WHAT TO DO: The answer is the data below, repeated exactly, with no pictures included.

DATA BELOW:
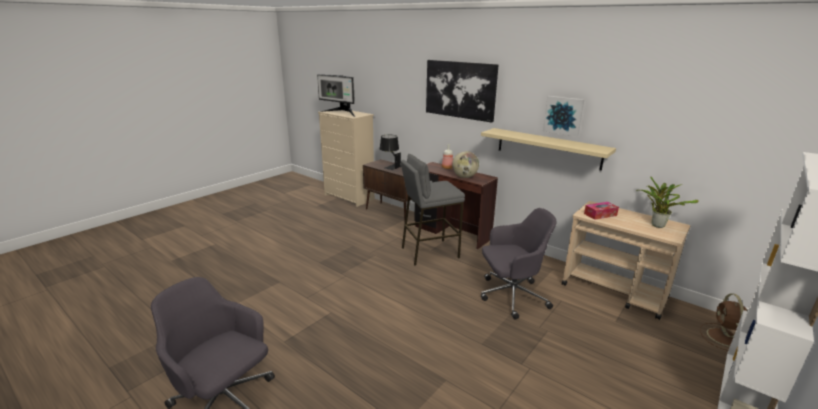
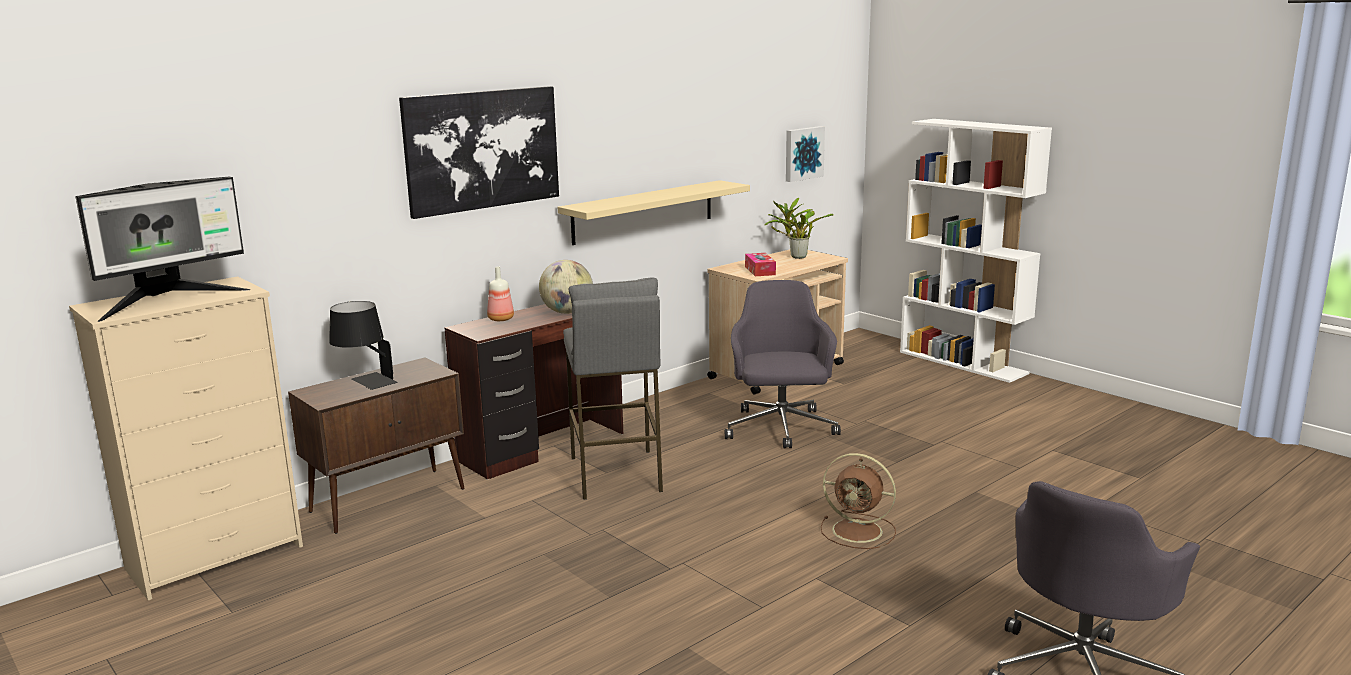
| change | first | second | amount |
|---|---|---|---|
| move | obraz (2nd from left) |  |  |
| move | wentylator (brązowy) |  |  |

RESULT BELOW:
| change | first | second | amount |
|---|---|---|---|
| move | obraz (2nd from left) |  |  |
| move | wentylator (brązowy) |  |  |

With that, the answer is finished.